SOURCE MATERIAL:
━━━

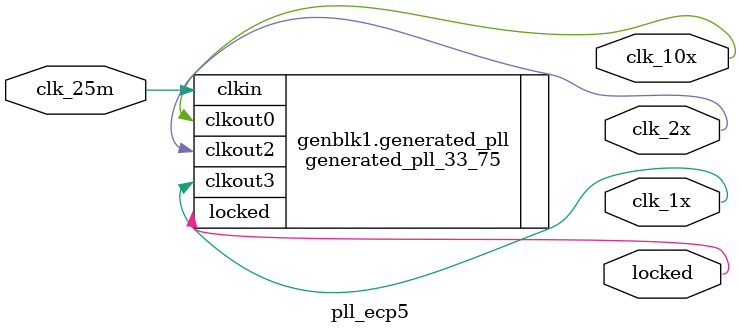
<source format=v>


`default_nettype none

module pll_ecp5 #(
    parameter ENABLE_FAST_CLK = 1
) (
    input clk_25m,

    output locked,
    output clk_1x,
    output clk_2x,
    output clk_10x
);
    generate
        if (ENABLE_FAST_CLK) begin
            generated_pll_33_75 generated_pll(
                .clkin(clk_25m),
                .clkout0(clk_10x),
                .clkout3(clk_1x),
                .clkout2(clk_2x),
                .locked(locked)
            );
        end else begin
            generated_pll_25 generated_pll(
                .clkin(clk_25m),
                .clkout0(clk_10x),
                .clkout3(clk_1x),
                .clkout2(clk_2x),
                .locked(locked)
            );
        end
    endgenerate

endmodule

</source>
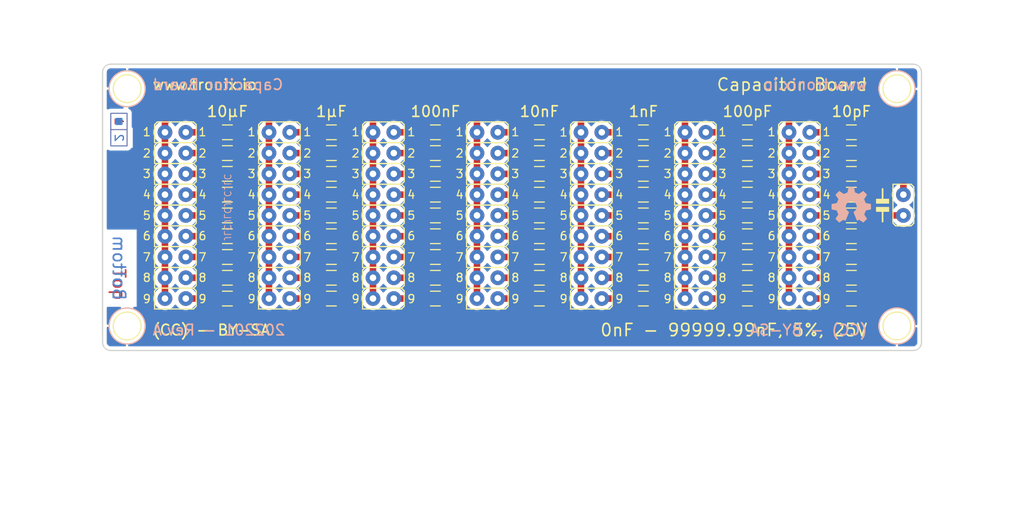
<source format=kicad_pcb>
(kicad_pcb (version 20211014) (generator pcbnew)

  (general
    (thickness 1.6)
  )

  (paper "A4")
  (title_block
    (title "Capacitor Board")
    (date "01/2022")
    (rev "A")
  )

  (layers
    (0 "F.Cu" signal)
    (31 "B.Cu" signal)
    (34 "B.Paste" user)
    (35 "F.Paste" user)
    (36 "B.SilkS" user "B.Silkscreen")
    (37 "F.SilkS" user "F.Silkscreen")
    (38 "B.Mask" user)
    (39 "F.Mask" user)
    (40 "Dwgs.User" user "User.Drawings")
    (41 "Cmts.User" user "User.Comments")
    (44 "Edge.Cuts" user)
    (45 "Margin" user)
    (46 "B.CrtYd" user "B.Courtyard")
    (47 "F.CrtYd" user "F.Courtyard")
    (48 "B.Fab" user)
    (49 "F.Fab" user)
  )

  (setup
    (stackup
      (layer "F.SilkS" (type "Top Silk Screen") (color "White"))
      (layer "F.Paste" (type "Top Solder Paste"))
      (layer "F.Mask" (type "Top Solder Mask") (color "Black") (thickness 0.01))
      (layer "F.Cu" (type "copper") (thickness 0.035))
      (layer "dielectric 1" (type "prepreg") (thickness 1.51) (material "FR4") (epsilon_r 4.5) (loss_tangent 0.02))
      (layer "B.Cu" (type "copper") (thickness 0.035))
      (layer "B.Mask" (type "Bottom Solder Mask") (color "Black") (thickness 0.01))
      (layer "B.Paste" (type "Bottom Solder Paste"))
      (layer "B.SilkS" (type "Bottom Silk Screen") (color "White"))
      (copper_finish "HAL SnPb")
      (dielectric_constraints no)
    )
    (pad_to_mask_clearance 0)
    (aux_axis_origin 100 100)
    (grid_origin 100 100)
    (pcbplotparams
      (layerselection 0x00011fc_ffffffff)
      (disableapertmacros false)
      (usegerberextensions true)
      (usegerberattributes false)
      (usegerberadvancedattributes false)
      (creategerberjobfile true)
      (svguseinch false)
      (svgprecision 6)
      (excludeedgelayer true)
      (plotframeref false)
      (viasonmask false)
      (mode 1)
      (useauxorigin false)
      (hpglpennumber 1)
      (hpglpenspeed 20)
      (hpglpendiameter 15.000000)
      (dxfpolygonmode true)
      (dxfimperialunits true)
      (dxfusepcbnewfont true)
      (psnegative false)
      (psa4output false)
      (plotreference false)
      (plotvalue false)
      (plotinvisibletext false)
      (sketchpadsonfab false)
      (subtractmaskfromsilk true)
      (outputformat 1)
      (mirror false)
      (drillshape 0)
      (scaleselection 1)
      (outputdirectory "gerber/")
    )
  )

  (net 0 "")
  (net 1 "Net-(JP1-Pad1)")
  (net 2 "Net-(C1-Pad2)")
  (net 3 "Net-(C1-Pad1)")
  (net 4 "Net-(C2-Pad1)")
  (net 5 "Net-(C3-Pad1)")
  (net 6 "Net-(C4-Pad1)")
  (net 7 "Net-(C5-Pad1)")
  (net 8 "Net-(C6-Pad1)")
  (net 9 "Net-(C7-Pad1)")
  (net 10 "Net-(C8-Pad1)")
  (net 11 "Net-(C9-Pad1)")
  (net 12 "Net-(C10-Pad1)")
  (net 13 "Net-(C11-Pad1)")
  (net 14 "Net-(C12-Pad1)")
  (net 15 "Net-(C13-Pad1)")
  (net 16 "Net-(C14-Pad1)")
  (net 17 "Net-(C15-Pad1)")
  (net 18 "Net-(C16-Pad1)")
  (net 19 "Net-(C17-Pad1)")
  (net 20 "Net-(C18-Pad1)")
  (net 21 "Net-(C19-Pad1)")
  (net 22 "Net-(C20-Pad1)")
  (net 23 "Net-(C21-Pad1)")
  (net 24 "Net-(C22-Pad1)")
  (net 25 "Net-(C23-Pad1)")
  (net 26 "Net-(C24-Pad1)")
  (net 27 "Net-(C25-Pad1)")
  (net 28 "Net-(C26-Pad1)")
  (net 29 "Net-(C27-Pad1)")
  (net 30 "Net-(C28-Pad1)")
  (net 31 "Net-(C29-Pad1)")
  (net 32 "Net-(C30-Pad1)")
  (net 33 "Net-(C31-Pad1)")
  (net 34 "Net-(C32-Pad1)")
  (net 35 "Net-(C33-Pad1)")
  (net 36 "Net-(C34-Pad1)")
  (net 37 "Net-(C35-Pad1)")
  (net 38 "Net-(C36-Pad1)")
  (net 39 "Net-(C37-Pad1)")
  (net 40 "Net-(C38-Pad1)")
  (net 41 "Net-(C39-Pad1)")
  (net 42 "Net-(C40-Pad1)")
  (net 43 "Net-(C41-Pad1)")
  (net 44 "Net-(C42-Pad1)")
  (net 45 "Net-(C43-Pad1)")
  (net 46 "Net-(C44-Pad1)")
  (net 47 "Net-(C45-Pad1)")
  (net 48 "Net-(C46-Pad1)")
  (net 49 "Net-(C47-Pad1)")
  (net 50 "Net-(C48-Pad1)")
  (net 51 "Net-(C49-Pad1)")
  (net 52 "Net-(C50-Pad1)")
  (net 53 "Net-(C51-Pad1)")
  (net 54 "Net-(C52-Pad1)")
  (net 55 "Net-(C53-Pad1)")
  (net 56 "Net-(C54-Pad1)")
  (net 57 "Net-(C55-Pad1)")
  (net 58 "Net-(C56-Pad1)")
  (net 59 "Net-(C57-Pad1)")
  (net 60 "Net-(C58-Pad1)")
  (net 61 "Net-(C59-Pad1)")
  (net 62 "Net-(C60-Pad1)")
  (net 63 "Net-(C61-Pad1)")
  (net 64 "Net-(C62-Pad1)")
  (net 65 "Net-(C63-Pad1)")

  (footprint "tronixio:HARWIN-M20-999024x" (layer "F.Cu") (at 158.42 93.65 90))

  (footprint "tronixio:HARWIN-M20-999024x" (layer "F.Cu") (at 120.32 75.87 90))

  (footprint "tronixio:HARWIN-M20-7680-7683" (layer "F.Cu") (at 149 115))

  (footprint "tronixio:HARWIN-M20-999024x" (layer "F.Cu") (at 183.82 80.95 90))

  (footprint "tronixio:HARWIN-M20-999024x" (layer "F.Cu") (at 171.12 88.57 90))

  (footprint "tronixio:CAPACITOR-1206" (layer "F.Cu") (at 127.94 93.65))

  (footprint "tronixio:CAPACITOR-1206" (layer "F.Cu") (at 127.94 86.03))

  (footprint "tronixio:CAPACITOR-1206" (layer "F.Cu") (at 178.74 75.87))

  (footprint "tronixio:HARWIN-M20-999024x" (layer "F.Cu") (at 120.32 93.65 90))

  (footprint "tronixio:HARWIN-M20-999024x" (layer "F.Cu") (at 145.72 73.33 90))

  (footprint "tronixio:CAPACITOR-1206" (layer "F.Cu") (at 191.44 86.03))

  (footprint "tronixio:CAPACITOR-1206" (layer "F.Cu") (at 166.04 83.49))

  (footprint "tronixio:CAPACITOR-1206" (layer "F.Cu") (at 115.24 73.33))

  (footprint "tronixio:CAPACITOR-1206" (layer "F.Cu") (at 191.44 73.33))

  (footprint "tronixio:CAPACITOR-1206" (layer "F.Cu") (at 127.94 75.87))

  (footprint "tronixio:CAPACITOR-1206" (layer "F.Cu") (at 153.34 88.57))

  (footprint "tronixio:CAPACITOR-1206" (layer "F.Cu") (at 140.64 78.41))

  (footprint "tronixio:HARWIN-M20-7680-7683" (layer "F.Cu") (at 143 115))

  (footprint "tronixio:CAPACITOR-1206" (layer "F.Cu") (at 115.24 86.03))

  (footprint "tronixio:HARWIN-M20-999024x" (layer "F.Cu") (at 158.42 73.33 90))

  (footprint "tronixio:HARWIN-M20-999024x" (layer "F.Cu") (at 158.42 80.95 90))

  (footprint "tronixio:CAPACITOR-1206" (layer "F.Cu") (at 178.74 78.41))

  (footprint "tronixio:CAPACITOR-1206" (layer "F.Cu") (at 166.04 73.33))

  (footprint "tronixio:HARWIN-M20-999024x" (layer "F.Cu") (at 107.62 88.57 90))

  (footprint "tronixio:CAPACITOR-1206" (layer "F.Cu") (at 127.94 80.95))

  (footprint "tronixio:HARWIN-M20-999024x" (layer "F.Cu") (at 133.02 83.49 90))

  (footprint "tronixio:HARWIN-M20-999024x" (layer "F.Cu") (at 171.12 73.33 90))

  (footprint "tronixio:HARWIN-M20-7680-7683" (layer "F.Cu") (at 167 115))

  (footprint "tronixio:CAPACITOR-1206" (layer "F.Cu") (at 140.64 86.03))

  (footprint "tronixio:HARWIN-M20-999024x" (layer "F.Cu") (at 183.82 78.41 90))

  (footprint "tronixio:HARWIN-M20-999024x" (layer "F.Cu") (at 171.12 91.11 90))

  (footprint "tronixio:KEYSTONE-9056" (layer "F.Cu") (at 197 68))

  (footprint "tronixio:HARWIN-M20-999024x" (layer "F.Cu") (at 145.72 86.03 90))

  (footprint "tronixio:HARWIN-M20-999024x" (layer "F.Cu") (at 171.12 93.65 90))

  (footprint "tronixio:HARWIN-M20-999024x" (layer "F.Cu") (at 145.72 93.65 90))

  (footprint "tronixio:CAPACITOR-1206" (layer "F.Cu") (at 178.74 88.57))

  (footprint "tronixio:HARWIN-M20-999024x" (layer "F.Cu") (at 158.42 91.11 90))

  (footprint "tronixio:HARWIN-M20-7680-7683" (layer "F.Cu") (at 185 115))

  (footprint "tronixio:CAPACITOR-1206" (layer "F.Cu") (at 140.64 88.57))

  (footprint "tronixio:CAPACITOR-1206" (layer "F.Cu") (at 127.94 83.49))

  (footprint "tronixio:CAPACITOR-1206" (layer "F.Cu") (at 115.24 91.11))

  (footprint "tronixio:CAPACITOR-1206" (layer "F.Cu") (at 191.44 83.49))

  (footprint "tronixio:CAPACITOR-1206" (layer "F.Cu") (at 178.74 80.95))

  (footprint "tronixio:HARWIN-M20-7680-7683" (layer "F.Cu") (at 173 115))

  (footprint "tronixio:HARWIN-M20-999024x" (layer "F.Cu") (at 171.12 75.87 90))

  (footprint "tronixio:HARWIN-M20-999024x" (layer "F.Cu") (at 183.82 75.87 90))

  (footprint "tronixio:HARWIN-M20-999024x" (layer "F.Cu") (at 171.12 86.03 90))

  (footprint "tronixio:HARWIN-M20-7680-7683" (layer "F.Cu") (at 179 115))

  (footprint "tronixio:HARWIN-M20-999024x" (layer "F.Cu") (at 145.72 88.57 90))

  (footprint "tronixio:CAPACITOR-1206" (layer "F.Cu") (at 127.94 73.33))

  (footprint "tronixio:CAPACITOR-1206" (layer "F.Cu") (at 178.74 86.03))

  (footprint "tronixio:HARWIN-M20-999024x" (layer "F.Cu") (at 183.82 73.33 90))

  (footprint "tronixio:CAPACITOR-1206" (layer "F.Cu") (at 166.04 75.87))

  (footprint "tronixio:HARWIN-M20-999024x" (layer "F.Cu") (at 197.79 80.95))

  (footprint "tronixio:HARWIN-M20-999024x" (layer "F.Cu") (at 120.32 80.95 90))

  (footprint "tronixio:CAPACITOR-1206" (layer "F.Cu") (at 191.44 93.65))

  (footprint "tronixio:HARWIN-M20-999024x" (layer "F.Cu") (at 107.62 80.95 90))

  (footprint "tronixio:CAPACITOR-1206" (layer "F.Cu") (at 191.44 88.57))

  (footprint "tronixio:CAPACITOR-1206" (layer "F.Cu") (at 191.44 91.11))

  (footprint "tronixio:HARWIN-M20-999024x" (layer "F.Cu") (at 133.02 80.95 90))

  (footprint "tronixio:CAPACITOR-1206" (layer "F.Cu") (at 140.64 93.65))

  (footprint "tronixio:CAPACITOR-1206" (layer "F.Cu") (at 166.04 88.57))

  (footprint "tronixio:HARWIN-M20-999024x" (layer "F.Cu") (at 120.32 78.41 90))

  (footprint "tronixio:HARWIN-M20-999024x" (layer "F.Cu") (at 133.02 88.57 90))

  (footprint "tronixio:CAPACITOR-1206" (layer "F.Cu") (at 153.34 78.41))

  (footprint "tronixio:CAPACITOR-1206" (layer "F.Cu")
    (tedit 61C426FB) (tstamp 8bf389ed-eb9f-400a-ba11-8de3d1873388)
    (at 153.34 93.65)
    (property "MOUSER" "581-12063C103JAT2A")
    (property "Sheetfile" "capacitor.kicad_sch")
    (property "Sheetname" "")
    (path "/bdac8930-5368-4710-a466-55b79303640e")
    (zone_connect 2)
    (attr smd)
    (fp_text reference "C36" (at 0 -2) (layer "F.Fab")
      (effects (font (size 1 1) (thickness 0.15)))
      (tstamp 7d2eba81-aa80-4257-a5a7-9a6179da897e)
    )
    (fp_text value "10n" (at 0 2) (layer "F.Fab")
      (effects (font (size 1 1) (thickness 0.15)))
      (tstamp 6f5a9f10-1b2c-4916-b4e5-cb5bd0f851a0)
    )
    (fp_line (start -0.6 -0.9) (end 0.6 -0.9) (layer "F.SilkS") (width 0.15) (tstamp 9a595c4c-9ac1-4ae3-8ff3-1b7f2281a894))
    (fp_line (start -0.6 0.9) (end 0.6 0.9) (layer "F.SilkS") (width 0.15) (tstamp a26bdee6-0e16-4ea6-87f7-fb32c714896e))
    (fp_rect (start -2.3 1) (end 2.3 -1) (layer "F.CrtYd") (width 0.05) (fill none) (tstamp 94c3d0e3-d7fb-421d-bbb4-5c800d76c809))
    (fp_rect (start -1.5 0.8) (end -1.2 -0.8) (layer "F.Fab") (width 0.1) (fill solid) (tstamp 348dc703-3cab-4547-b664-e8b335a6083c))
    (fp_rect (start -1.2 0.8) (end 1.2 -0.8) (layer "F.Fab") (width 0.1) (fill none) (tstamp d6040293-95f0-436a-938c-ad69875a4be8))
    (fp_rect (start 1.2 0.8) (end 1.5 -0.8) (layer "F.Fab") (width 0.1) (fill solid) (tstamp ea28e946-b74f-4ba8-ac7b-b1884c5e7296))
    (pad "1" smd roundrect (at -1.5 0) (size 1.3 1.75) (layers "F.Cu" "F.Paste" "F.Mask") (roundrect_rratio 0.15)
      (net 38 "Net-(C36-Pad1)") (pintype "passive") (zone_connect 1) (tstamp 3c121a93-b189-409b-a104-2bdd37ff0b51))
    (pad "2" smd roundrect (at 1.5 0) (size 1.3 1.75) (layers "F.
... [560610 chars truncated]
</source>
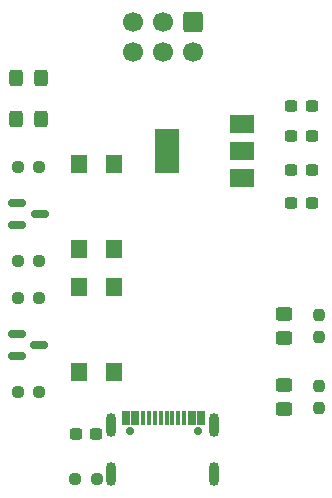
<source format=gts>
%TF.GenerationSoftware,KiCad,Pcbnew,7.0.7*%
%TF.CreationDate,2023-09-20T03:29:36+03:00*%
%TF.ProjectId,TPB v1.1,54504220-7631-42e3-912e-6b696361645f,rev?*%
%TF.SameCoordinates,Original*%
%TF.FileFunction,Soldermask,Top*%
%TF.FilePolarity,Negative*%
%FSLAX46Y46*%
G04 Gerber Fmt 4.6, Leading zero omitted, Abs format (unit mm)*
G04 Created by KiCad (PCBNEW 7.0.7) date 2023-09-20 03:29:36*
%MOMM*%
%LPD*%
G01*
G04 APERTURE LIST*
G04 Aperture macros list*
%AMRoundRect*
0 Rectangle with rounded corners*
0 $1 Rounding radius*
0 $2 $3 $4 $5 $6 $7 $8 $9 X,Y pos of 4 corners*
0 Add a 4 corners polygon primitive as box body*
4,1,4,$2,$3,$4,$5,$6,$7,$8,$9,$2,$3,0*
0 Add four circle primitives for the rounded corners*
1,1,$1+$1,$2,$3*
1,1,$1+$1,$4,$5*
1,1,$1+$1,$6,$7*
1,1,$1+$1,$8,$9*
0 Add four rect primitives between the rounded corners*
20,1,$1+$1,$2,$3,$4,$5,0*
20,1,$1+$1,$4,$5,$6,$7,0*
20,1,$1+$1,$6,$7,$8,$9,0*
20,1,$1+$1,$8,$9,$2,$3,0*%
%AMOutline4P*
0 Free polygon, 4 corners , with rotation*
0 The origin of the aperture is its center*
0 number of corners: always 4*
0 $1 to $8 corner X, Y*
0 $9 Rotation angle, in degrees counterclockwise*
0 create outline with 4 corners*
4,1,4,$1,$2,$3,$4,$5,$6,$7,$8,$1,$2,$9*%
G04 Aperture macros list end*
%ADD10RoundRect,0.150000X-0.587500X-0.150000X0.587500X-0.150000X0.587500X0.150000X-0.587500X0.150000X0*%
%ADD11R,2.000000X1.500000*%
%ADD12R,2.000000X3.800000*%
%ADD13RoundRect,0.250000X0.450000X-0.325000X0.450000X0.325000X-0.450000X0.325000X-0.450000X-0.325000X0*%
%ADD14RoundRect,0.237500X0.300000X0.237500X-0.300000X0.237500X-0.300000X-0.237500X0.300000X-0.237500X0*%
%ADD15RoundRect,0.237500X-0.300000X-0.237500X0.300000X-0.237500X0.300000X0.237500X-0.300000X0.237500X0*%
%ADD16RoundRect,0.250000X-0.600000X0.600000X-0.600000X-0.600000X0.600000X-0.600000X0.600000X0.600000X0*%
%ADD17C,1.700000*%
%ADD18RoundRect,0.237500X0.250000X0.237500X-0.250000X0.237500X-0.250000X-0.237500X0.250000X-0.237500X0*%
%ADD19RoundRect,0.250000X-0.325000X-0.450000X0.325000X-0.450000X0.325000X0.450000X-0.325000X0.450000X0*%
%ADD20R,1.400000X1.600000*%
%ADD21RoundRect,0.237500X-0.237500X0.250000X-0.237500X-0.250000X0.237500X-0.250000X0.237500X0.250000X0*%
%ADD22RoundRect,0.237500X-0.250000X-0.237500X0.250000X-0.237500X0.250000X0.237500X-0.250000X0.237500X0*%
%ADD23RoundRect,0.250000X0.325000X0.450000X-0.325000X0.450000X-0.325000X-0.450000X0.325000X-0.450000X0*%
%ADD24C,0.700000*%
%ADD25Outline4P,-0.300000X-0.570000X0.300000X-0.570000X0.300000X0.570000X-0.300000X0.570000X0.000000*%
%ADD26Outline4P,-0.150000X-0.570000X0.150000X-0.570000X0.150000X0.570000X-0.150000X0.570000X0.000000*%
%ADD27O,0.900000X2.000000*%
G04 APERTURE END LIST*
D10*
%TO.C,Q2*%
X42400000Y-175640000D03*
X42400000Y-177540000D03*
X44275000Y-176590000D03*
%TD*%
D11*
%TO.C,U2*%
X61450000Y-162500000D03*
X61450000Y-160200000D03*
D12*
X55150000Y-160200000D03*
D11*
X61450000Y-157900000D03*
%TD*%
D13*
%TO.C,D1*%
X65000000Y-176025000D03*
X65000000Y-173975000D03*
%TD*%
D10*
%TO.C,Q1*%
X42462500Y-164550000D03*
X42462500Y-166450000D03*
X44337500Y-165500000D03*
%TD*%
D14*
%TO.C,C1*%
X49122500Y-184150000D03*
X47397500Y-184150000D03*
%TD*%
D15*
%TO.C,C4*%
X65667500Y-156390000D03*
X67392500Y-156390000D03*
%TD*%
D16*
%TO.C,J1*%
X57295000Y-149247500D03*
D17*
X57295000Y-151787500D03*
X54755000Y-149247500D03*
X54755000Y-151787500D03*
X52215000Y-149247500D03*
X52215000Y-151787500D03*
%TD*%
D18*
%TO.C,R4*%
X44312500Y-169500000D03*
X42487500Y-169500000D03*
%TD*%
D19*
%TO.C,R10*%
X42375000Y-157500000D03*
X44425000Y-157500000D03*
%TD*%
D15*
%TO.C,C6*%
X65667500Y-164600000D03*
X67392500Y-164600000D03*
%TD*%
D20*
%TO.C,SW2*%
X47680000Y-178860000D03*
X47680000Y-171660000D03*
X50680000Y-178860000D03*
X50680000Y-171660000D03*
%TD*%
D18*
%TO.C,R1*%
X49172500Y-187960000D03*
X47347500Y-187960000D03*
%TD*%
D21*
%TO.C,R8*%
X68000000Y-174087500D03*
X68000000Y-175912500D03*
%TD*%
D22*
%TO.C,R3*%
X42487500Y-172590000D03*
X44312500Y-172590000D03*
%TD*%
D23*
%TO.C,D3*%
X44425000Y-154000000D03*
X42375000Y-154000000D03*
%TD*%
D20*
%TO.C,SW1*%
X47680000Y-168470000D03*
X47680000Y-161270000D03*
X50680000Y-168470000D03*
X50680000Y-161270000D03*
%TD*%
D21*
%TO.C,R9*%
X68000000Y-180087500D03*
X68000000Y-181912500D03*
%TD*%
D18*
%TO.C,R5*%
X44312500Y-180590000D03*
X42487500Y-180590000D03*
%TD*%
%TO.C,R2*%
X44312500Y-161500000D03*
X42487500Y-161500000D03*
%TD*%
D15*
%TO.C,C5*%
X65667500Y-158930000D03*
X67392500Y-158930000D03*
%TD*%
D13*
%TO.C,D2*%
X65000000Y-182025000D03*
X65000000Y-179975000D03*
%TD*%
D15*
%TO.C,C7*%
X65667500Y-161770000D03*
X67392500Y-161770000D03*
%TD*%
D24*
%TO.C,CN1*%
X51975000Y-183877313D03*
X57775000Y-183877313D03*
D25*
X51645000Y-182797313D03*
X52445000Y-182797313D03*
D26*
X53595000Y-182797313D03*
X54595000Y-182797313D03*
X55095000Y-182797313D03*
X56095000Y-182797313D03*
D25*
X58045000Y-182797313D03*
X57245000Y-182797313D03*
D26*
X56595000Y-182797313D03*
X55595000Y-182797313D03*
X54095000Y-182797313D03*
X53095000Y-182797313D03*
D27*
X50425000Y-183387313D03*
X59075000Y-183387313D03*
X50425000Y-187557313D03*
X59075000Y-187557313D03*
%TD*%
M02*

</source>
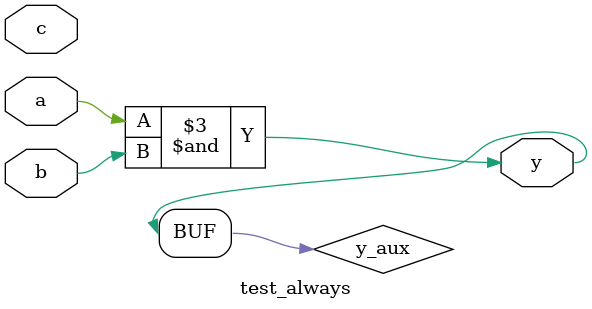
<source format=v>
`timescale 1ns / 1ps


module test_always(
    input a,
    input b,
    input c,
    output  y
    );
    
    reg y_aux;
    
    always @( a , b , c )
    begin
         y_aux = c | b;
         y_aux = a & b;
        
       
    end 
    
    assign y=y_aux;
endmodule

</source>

━━━

TASK PROMPT: Provide only the number of lines in the listing above that contain "Silkscreen".

OUTPUT BELOW: 2